You can set up the environment using either venv or Conda.

Option 1: venv

  1. Clone the repository and navigate to the project directory.

  2. Create a virtual environment and activate it:

    python -m venv venv
    source venv/bin/activate  # On Windows, use `venv\Scripts\activate`
    
  3. Install the required packages:

    pip install pandas numpy matplotlib seaborn torch torchvision torchaudio scikit-learn transformers tqdm pyyaml flask
    

Option 2: Conda (it works on my machine)

  1. Clone the repository and navigate to the project directory.

  2. Create a Conda environment and activate it:

    conda create --name paper_classifier python=3.8
    conda activate paper_classifier
    
  3. Install the required packages using pip:

    pip install -r requirements.txt
    
  4. Ensure you have the following files in your project directory:

    • config.yaml: Configuration file
    • cc_data.parquet: Training data
    • cc_test.parquet: Test data
    • requirements.txt: List of required packages

Pre-trained Model

A pre-trained model is available for immediate use. You can download it from the following link:

Pre-trained Model

After downloading, place the model file in the appropriate directory as specified in your config.yaml file.

Training

  1. Run all the cells in the noteboook.

  2. The trained model will be saved as specified in the config.yaml file (bert_classifier.pth by default)

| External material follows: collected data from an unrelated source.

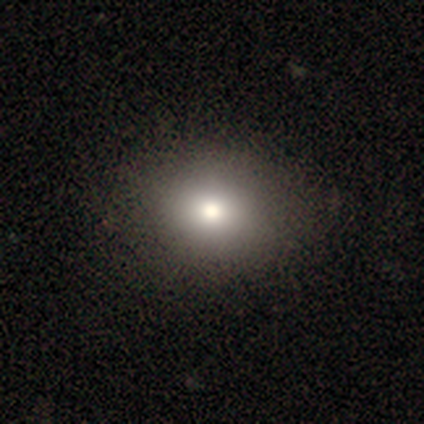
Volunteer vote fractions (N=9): A smooth galaxy with no disk features (100%) that is round (56%). Merging: none (78%).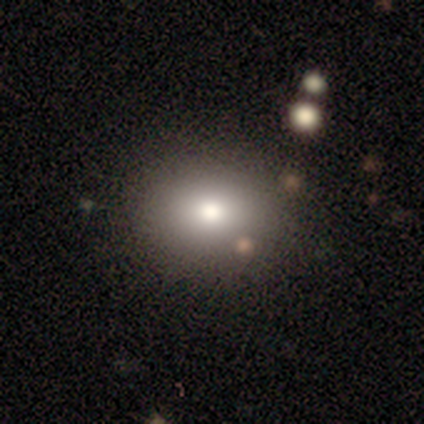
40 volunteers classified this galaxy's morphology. Smooth or featured? 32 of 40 (80%) said smooth. How rounded? 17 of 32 (53%) said in between. Merging? 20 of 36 (56%) said none.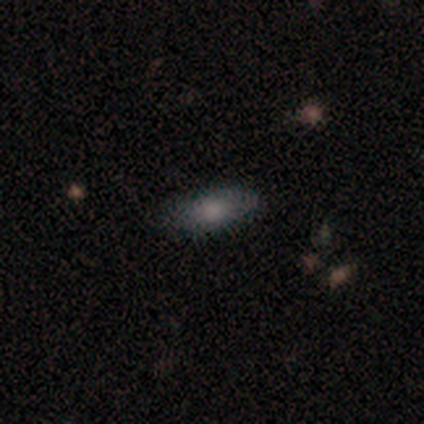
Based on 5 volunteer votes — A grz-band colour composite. It shows a smooth galaxy with no disk features (60%) that is in between round and cigar-shaped (100%). Merging: none (100%).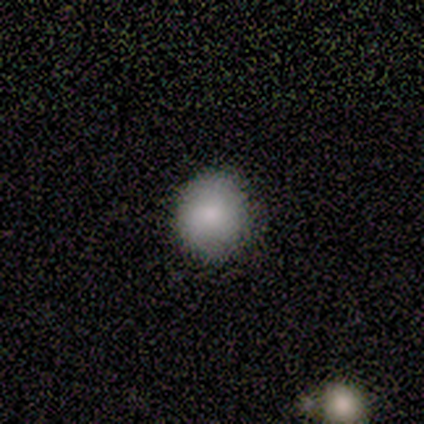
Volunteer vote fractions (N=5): A smooth galaxy with no disk features (100%) that is round (100%).

Vote fractions:
- Smooth or featured? smooth: 100% / featured or disk: 0% / star or artifact: 0%
- How rounded? round: 100% / in between: 0% / cigar-shaped: 0%
- Merging? none: 100% / minor disturbance: 0% / major disturbance: 0% / merger: 0%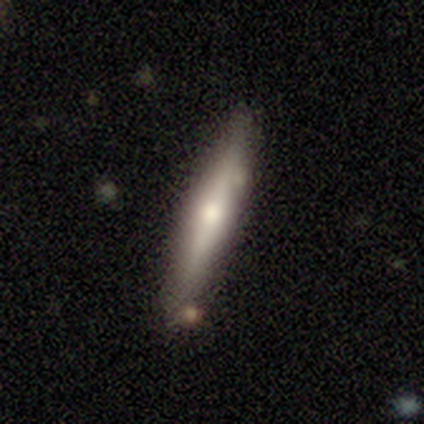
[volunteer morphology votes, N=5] smooth-or-featured: featured or disk: 80% | smooth: 20% | star or artifact: 0%
  disk-edge-on: yes: 100% | no: 0%
    edge-on-bulge: rounded: 100% | boxy: 0% | none: 0%
  merging: none: 100% | minor disturbance: 0% | major disturbance: 0% | merger: 0%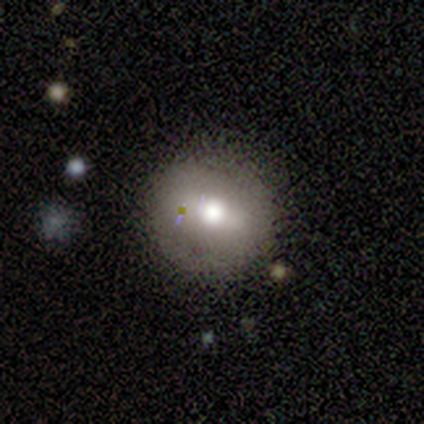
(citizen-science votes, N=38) Q: Smooth or featured?
A: smooth (63%); runner-up: featured or disk (32%)
Q: How rounded?
A: round (88%); runner-up: in between (12%)
Q: Merging?
A: none (86%); runner-up: minor disturbance (6%)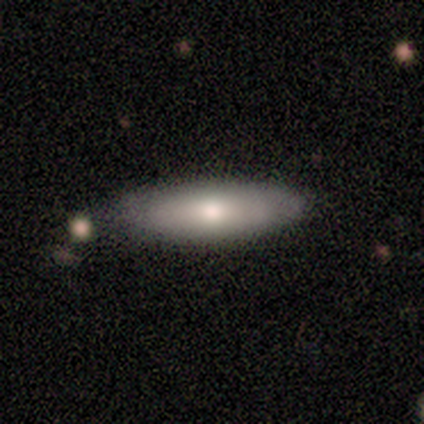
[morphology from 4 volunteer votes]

Running the Prediction Server

  1. Start the Flask server:

    python app.py
    
  2. Open a web browser and go to http://127.0.0.1:5000 (you can Ctrl+click this link in most consoles).

  3. Upload a .parquet file containing scientific paper data.

  4. The server will process the file and return a predictions.parquet file with the classification results (straight to downloads).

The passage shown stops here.